=== 발췌 본문 ===
In [5]:
# coding: utf-8
import numpy as np
from common.functions import softmax, cross_entropy_error

## Sigmoid 계층 구현

In [27]:
import numpy as np

class Sigmoid:
    def __init__(self):
        self.params, self.grads = [], []
        self.out = None

    def forward(self, x):
        out = 1 / (1 + np.exp(-x))
        self.out = out
        return out
    
    def backward(self, dout):
        dx = dout * (1.0 - self.out) * self.out
        return dx

## Affine 계층 구현

In [28]:
class Affine:
    def __init__(self, W, b):
        self.params = [W, b]
        self.grads = [np.zeros_like(W), np.zeros_like(b)]
        self.x = None

    def forward(self, x):
        W, b = self.params
        out = np.matmul(x, W) + b
        self.x = x
        return out
    
    def backward(self, dout) :
        W, b = self.params
        dx = np.matmul(dout, W.T)
        dW = np.matmul(self.x.T, dout)
        db = np.matmul(dout, axis=0)

        self.grads[0][...] = dW
        self.grads[1][...] = db
        return dx

## TwoLayerNet 구현 (Affine -> Sigmoid -> Affine)

In [19]:
class TwoLayerNet:
    def __init__(self, input_size, hidden_size, output_size):
        I, H, O = input_size, hidden_size, output_size

        # 가중치와 편향 초기화
        W1 = np.random.randn(I, H)
        b1 = np.random.randn(H)
        W2 = np.random.randn(H, O)
        b2 = np.random.randn(O)

        # 계층 생성
        self.layers = [
            Affine(W1, b1), 
            Sigmoid(), 
            Affine(W2, b2)
        ]

        # 모든 가중치를 리스트에 모은다.
        self.params = []
        for layer in self.layers:
            self.params += layer.params

    def predict(self, x):
        for layer in self.layers:
            x = layer.forward(x)
        return x

In [20]:
x = np.random.randn(10, 2)
model = TwoLayerNet(2, 4, 3)
s = model.predict(x)

## 분기 노드 (Repeat 노드)

In [24]:
import numpy as np
D, N = 8, 7
x = np.random.randn(1, D)    # 입력
y = np.repeat(x, N, axis=0)  # 순전파
dy = np.random.randn(N, D)   # 무작위 기울기
dx = np.sum(dy, axis=0, keepdims=True) # 역전파

## Sum 노드 (Repeap 노드와 반대)
=== 원본 데이터 ===
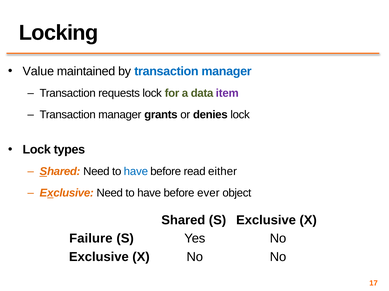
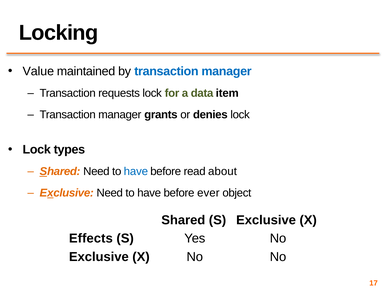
item colour: purple -> black
either: either -> about
Failure: Failure -> Effects
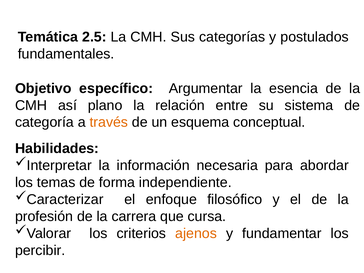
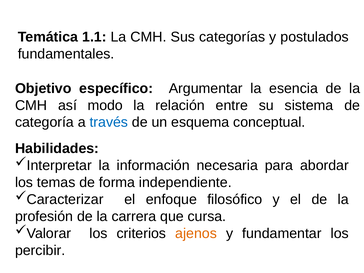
2.5: 2.5 -> 1.1
plano: plano -> modo
través colour: orange -> blue
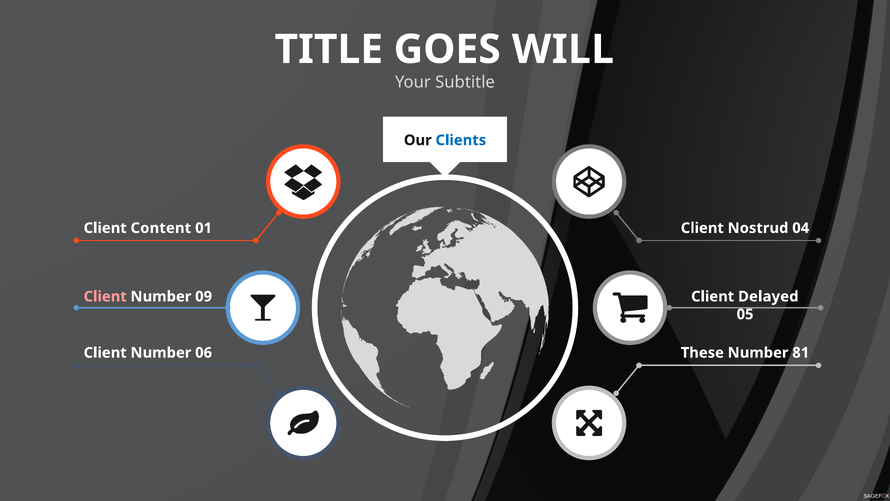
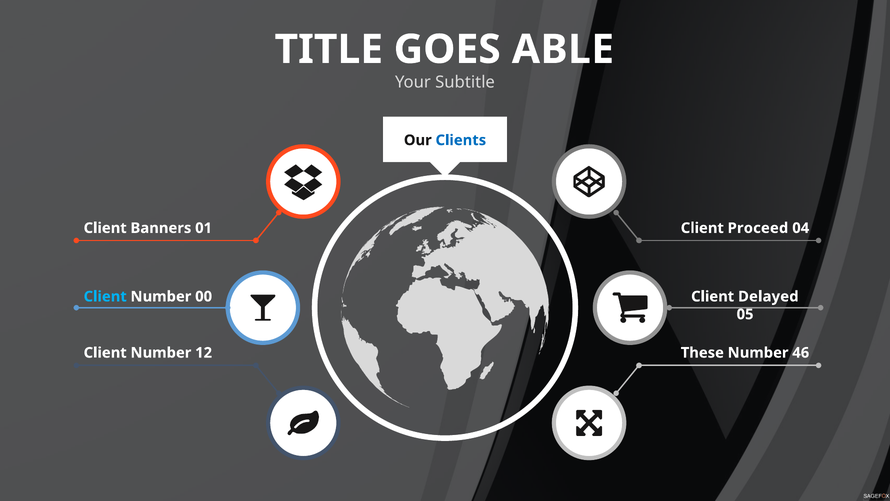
WILL: WILL -> ABLE
Content: Content -> Banners
Nostrud: Nostrud -> Proceed
Client at (105, 296) colour: pink -> light blue
09: 09 -> 00
06: 06 -> 12
81: 81 -> 46
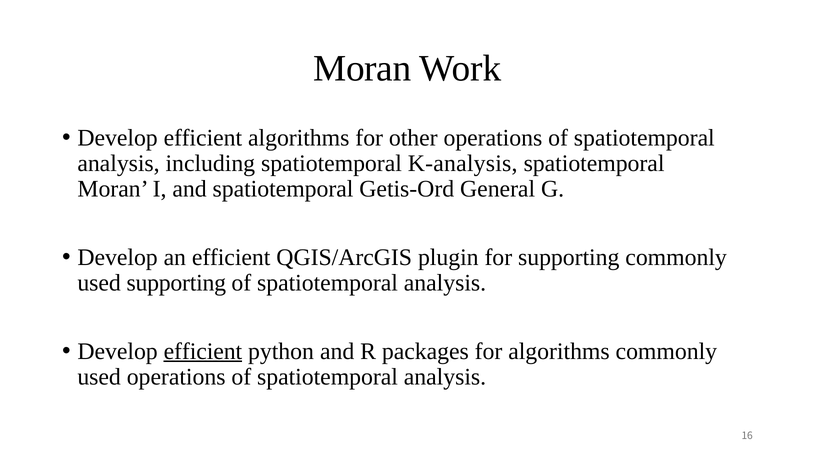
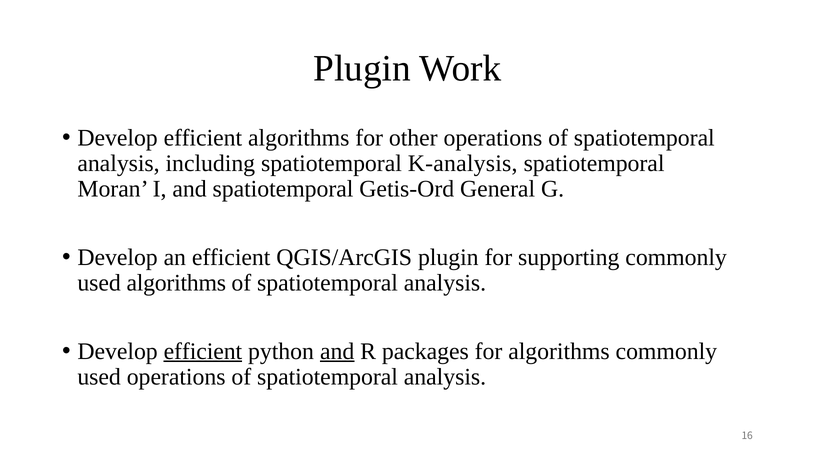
Moran at (362, 68): Moran -> Plugin
used supporting: supporting -> algorithms
and at (337, 352) underline: none -> present
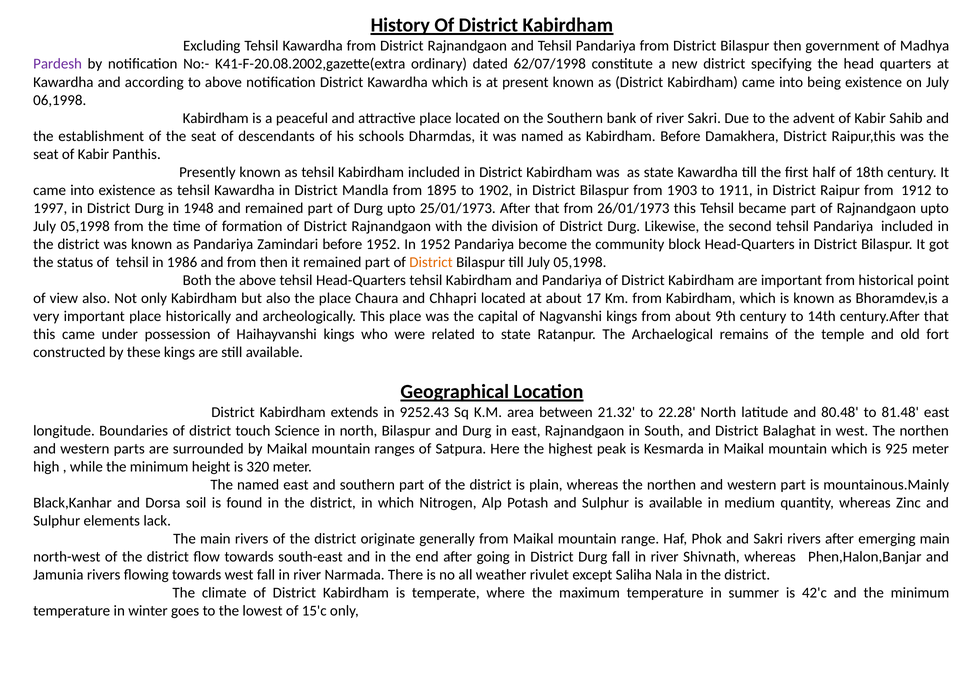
===
주어진 과제:
신경망 계층 구현 코드 발췌문을 마지막 줄 다음부터 이어서 작성하세요.

답변:
In [25]:
import numpy as np
D, N = 8, 7
x = np.random.randn(N, D)            # 입력
y = np.sum(x, axis=0, keepdims=True) # 순전파

dy = np.random.randn(1, D)           # 무작위 기울기
dx = np.repeat(dy, N, axis=0)        # 역전파

## MatMul 노드

In [26]:
class Matmul:
    def __init__(self, W):
        self.params = [W]
        self.grads = [np.zeros_like(W)]
        self.x = None

    def forward(self, x):
        W, = self.params
        out = np.matmul(x, W)
        self.x = x
        return out
    
    def backward(self, dout):
        W, = self.params
        dx = np.matmul(dout, W.T)
        dW = np.matmul(self.x.T, dout)
        self.grads[0][...] = dW
        return dx

## Softmax with Loss 계층

In [6]:
class SoftmaxWithLoss:
    def __init__(self):
        self.params, self.grads = [], []
        self.y = None  # softmax의 출력
        self.t = None  # 정답 레이블

    def forward(self, x, t):
        self.t = t
        self.y = softmax(x)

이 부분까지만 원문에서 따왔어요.